= Transfiguration (religion) =

Experience of momentary divine radiance

In a religious context, transfiguration (from the Latin transfiguratio) refers to an experience of temporary divine radiance or light. It is often viewed as a form of apotheosis, in which a human being assumes or reveals a divine or elevated nature.

== In the Christian scriptures and tradition ==
=== Jesus ===

The Transfiguration of Jesus is a key event in Christian tradition, described in the Gospels of Matthew, Mark, and Luke. It recounts the moment when Jesus, accompanied by three of his disciples — Peter, James, and John — ascends a mountain. There, Jesus is transfigured before them, with his face and clothing shining like the sun, and he is joined by the prophets Moses and Elijah. This event is considered a revelation of Jesus' divine nature and is interpreted as a foretaste of his glorification in the resurrection. The Transfiguration is also seen as a confirmation of his identity as the Son of God and a moment of divine affirmation in the presence of the disciples.

=== Jacob ===
In the Ladder of Jacob, at the conclusion of this instruction, instead of simply being given the new name Israel, Jacob is introduced to his heavenly counterpart, the angel Israel.

=== Enoch ===
In the Book of Enoch, when Enoch returns to Earth, he tells his children that although they see him as the earthly, human Enoch, there is likewise an angelic Enoch (Metatron) that has stood in the Lord's Presence.

=== Elijah ===
In the departure of Elijah to heaven by chariot of fire, and horses of fire and lifted up by a whirlwind to heaven.

=== Mary ===
Lumen gentium states that "the Immaculate Virgin [...] was exalted by the Lord as Queen of the universe, that she might be the more fully confirmed to her Son, the Lord of lords and the conqueror of sin and death".

== In Buddhism ==
The Buddha is said to have been twice transfigured, at the moment of his enlightenment and at the moment of his death.

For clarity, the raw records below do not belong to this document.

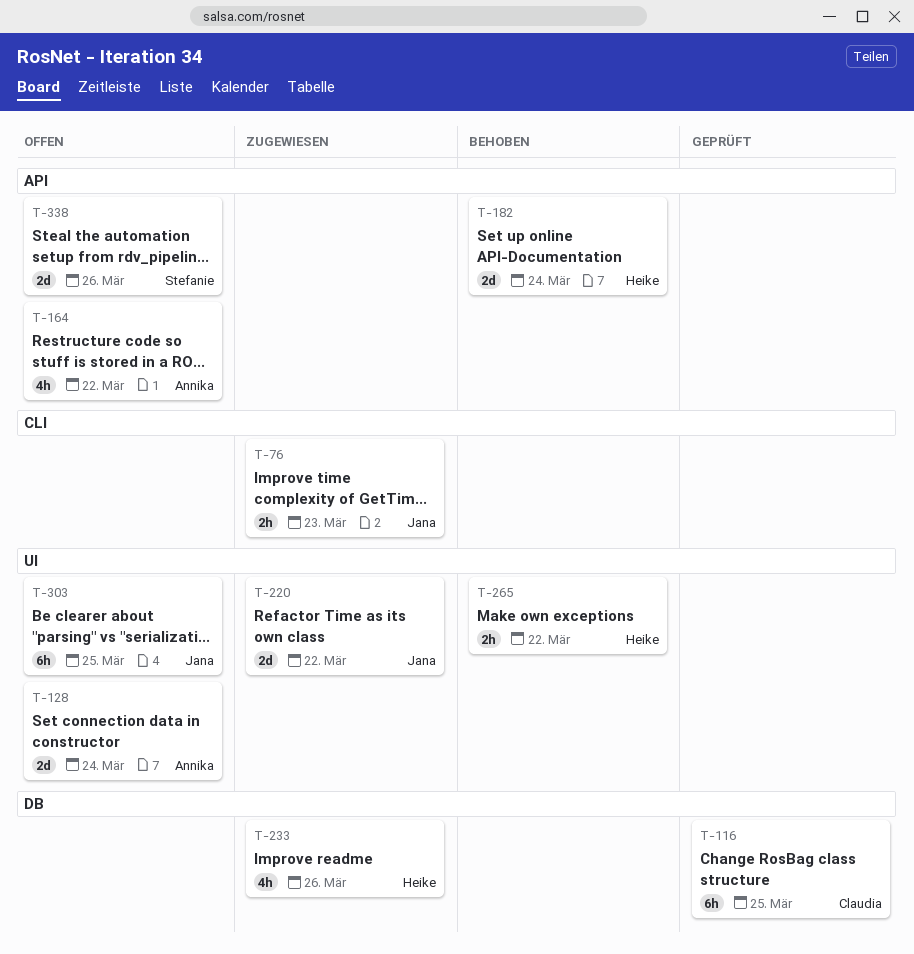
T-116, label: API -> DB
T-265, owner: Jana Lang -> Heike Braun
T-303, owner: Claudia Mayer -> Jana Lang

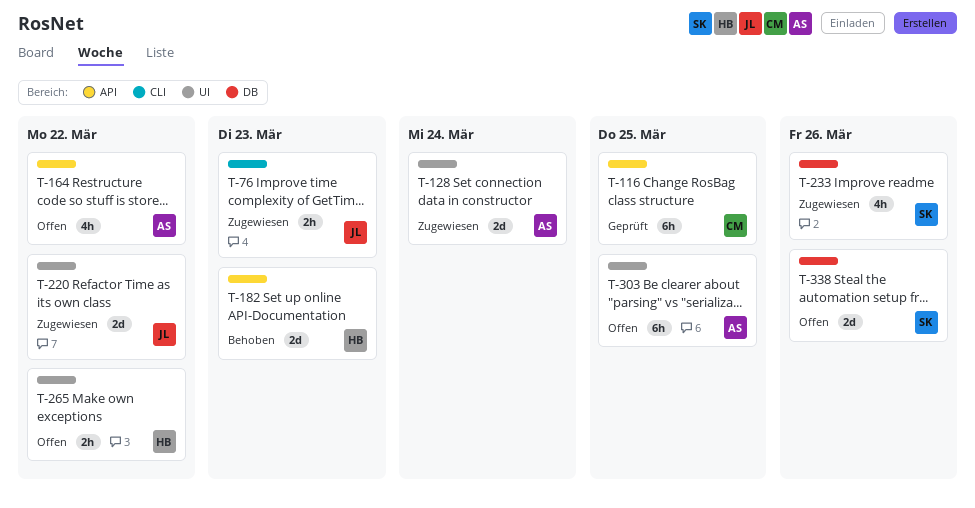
T-116, label: DB -> API
T-128, status: Offen -> Zugewiesen
T-182, due: Mar 24 -> Mar 23
T-233, owner: Heike -> Stefanie
T-265, status: Behoben -> Offen
T-303, owner: Jana -> Annika
T-338, label: API -> DB

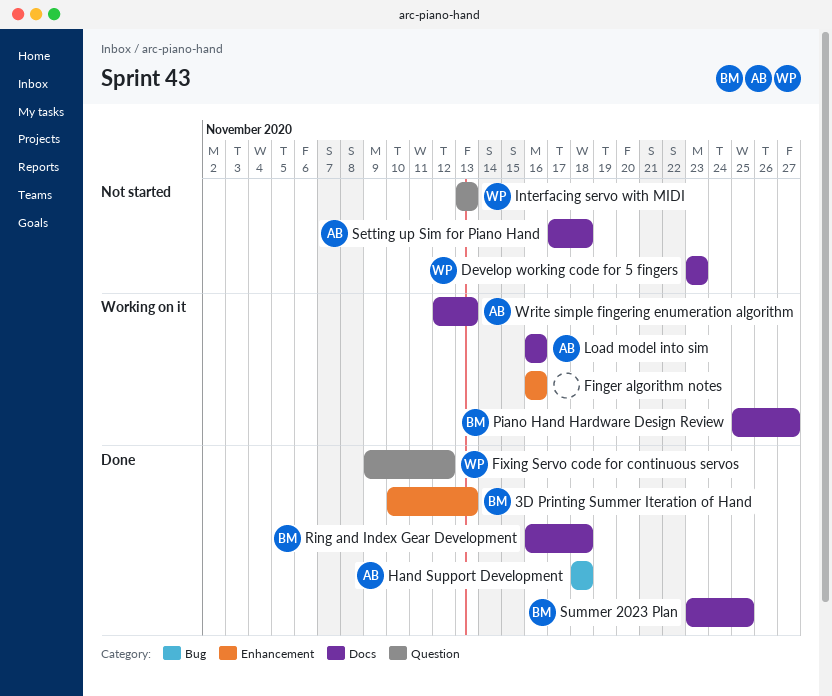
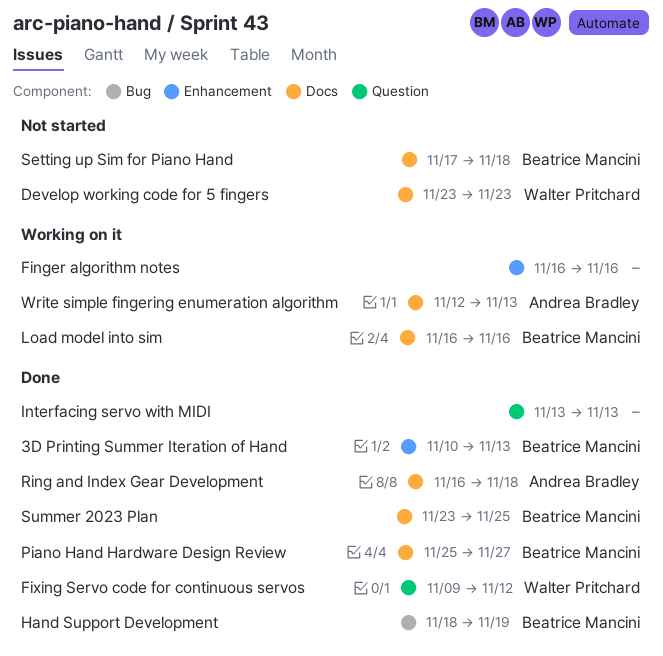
Hand Support Development, owner: Andrea Bradley -> Beatrice Mancini
Hand Support Development, due: Nov 18 -> Nov 19
Interfacing servo with MIDI, status: Not started -> Done
Interfacing servo with MIDI, owner: Walter Pritchard -> none
Load model into sim, owner: Andrea Bradley -> Beatrice Mancini
Piano Hand Hardware Design Review, status: Working on it -> Done
Ring and Index Gear Development, owner: Beatrice Mancini -> Andrea Bradley
Setting up Sim for Piano Hand, owner: Andrea Bradley -> Beatrice Mancini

== Transfiguration in a non-religious context ==
In a broader, non-religious context, transfiguration can refer to a profound change in appearance, character, or state. This transformation is often metaphorical, symbolizing a shift in perception, identity, or understanding. Unlike religious transfiguration, which often involves a direct connection with the divine or supernatural, secular interpretations of transfiguration focus more on personal growth, artistic expression, or philosophical change.

=== Psychological and Personal Transformation ===
In psychology, transfiguration can be used to describe a significant personal transformation, where an individual undergoes a profound shift in consciousness or identity. This might occur through experiences such as self-realization, therapeutic breakthroughs, or periods of intense emotional or intellectual development. In this sense, transfiguration can represent a "rebirth" or a change in worldview, often marked by a newfound clarity or enlightenment about one's life and purpose.

=== Literary and artistic symbolism ===
In literature and the arts, transfiguration is often used as a metaphor to describe the process by which characters or concepts evolve, particularly in works dealing with themes of personal growth, redemption, or transformation. Writers and artists may use the term to symbolize the metamorphosis of a character's soul, the development of their inner self, or their shift from innocence to experience. This metaphorical use can be found in novels, poetry, and visual arts, where the transformation of a subject is both literal and symbolic.

For example, in the works of Franz Kafka, particularly The Metamorphosis, the protagonist undergoes a physical transfiguration, turning into a giant insect. This transformation, while fantastical, is symbolic of his alienation and internal struggle, reflecting the way people can experience deep existential crises and personal transformations.

=== Scientific or biological perspectives ===
In biology, the term transfiguration can be used to describe a significant and observable transformation within an organism. A familiar example is metamorphosis, the process by which certain animals, such as butterflies or frogs, undergo dramatic changes in form and function. While "transfiguration" is not the standard scientific term, the concept of a complete transformation can align with how some species change from one state to another, often signifying growth or maturity.

=== Philosophical and cultural change ===
In philosophy, particularly in discussions of identity and existence, transfiguration can refer to a shift in an individual's understanding of the self or the world. This can occur through the process of self-examination, intellectual inquiry, or exposure to new ideas. Philosophers like Friedrich Nietzsche or Jean-Paul Sartre have written about the transformation of human nature and perception, exploring how individuals may transcend their previous understanding of life, society, or their own identity.

In some cultural contexts, transfiguration is understood as a societal or collective transformation. This could involve significant cultural shifts, revolutions, or movements where societal values or norms undergo radical change. The transfiguration of social or political landscapes may be seen in the rise of new ideologies or the breakdown of old systems, signaling a cultural reawakening or shift in collective consciousness.